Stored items
■ ■ ■
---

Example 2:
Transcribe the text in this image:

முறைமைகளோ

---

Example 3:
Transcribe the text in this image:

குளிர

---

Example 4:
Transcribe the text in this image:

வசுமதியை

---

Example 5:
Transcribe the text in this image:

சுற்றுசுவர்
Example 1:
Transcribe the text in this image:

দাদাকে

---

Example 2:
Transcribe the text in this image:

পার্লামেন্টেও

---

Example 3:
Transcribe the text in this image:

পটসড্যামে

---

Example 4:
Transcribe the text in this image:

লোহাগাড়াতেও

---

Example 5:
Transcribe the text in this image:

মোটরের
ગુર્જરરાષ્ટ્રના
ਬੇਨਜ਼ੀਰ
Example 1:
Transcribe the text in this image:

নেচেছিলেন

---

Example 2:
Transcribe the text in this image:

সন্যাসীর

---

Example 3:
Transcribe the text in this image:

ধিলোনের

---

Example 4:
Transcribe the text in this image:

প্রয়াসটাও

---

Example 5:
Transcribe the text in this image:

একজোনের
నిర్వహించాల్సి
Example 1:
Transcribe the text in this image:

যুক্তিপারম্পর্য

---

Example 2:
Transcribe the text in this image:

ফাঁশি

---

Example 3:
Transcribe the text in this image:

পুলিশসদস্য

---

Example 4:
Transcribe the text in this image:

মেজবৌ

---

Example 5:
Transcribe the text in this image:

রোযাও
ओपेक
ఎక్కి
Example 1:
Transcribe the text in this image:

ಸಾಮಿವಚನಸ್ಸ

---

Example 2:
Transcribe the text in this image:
■ ■ ■
Top to bottom, the records above must be output exactly.

EXERCISE RESULT:
---

Example 2:
Transcribe the text in this image:

முறைமைகளோ

---

Example 3:
Transcribe the text in this image:

குளிர

---

Example 4:
Transcribe the text in this image:

வசுமதியை

---

Example 5:
Transcribe the text in this image:

சுற்றுசுவர்
Example 1:
Transcribe the text in this image:

দাদাকে

---

Example 2:
Transcribe the text in this image:

পার্লামেন্টেও

---

Example 3:
Transcribe the text in this image:

পটসড্যামে

---

Example 4:
Transcribe the text in this image:

লোহাগাড়াতেও

---

Example 5:
Transcribe the text in this image:

মোটরের
ગુર્જરરાષ્ટ્રના
ਬੇਨਜ਼ੀਰ
Example 1:
Transcribe the text in this image:

নেচেছিলেন

---

Example 2:
Transcribe the text in this image:

সন্যাসীর

---

Example 3:
Transcribe the text in this image:

ধিলোনের

---

Example 4:
Transcribe the text in this image:

প্রয়াসটাও

---

Example 5:
Transcribe the text in this image:

একজোনের
నిర్వహించాల్సి
Example 1:
Transcribe the text in this image:

যুক্তিপারম্পর্য

---

Example 2:
Transcribe the text in this image:

ফাঁশি

---

Example 3:
Transcribe the text in this image:

পুলিশসদস্য

---

Example 4:
Transcribe the text in this image:

মেজবৌ

---

Example 5:
Transcribe the text in this image:

রোযাও
ओपेक
ఎక్కి
Example 1:
Transcribe the text in this image:

ಸಾಮಿವಚನಸ್ಸ

---

Example 2:
Transcribe the text in this image:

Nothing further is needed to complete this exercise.